Momento (Apuntes de distintos días rutinarios II)

                Como saliendo de una pesadilla que me oprimía el pecho, me incorporé sobresaltado de la cama con el sonido de la alarma. 8:32. Tras el susto, mis párpados se volvieron de acero y mi cuerpo de plomo. Toda la fuerza de mi sueño me empujaba de nuevo hacia la cama, pero mi cabeza estaba muy despierta. Me levanté, rápido aunque con desgana, para apagar la alarma y seguir los ritos matutinos. Ducha, desayuno, universidad. Pero cuando subí mi persiana, llevé otro sobresalto. Una claridad blanquecina me cegó los ojos. Aturdido, pensé que me había levantado tarde, que había sonado mal la alarma, que no era la hora que el reloj decía… Cuando mis ojos se habituaron a la luz, miré hacia el este, y entre tejas cubiertas por la escarcha vi las nubes arreboladas, que formaban un cuadro de explosión solar: un nuevo día empieza hoy gracias a esa luz celestial que precede al sol. La imagen de este amanecer rodeado de cielo blanco como la nieve de montaña eliminó todas mis sensaciones anteriores y me llenó el pecho de felicidad infinita, de vida. Se me hizo necesario correr los vidrios y respirar el aire fresco (a pesar de mi reciente catarro) para sentir aún más ese momento, para notar el frío en mis mejillas, en mis dedos, en mi garganta, y juntar a todo ello mi aliento cálido, cálido como las imágenes que esta visión traen a mis mientes. He sentido la naturaleza más fuerte en medio de esta sucesión mía de estudios encerrado en mi habitación y paseos de casa al coche y del coche al aula. Y me doy cuenta de que éste es el primer amanecer del año en que reparo. Debería hacerlo más veces. Es un día más, sólo hemos coincidido mi alarma y el ciclo solar; pero contemplar ese oro y esa grana me han hecho sacar el portátil a escribir, sin importar el tiempo que es, devolviéndome a la cama.
                Ahora, todo el esplendor de luz y vida se ha apagado, se ha esfumado como un fantasma, se ha escondido entre los ladrillos de las casas de enfrente; igual que el agua de mar huye de la arena donde acaba de dejar su beso de sal y espuma, e igualmente volverá, en un ciclo repetitivo, mañana, como las olas del mar. Lo que ahora me queda son estas líneas, esta luz fría que empieza a entrometerse en todos los rincones de mi cuarto, y este cielo que se confunde con el aluminio de mi ventana. Después de esto, entiendo mucho mejor a los pintores impresionistas, los momentos se escapan y, cuando se han ido, ya no es igual, ya es otro momento distinto. Después de esto, digo, valoro más la poesía de cada momento, como también me enseñan Dionisio Ridruejo o Juan Ramón Jiménez en sus letras. Mi intento de retener este cuadro se limita a estas palabras y estas fotografías. Éstas reflejan una realidad visible; aquéllas, otra sólo sensible. 
                 Y me pongo a pensar. El cuerpo no es ajeno a la poesía. Sus sentidos son los labios que beben de la fuente, que es la vida; y el líquido que emana, la poesía. La vida de un poeta (si no por la calidad de lo escrito, por lo sincero de sus palabras) a veces se detiene en estos pequeños detalles...

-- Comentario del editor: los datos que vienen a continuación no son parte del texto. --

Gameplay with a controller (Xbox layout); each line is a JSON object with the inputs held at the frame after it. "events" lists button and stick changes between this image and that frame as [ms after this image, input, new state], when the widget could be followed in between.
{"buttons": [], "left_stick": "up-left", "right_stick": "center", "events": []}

                De repente, se oye otra persiana subir, como un mecanismo desengrasado, y una puerta que se abre, seguida de unos pasos bajando la escalera y una puerta que se cierra. Mi padre, con su despertar, me ha devuelto adonde estoy: es momento de ir a la universidad. Tras este episodio voy más contento a mi último examen de enero. 

La música de Mahler me lleva de nuevo a esta imagen.